Data for this exercise:
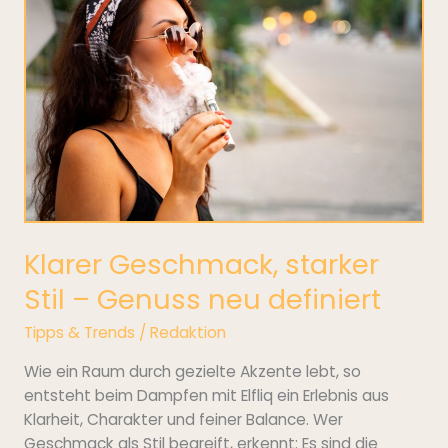
starker
Stil
–
Genuss
neu
definiert
Klarer Geschmack, starker
Stil – Genuss neu definiert
Tipps & Trends
/
Redaktion
Wie ein Raum durch gezielte Akzente lebt, so
entsteht beim Dampfen mit Elfliq ein Erlebnis aus
Klarheit, Charakter und feiner Balance. Wer
Geschmack als Stil begreift, erkennt: Es sind die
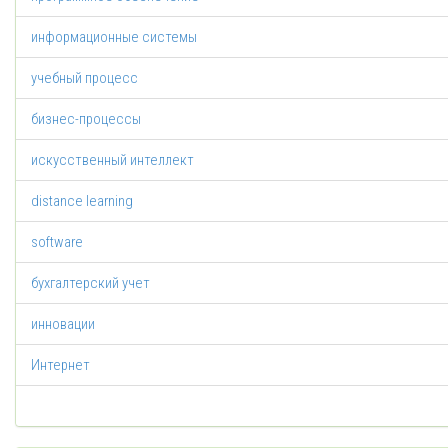
информационные системы
учебный процесс
бизнес-процессы
искусственный интеллект
distance learning
software
бухгалтерский учет
инновации
Интернет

What the task asks: Find the word "Stil" in the listing above, then copy each line where it turns up.

Exercise solution:
Stil
Stil – Genuss neu definiert
Geschmack als Stil begreift, erkennt: Es sind die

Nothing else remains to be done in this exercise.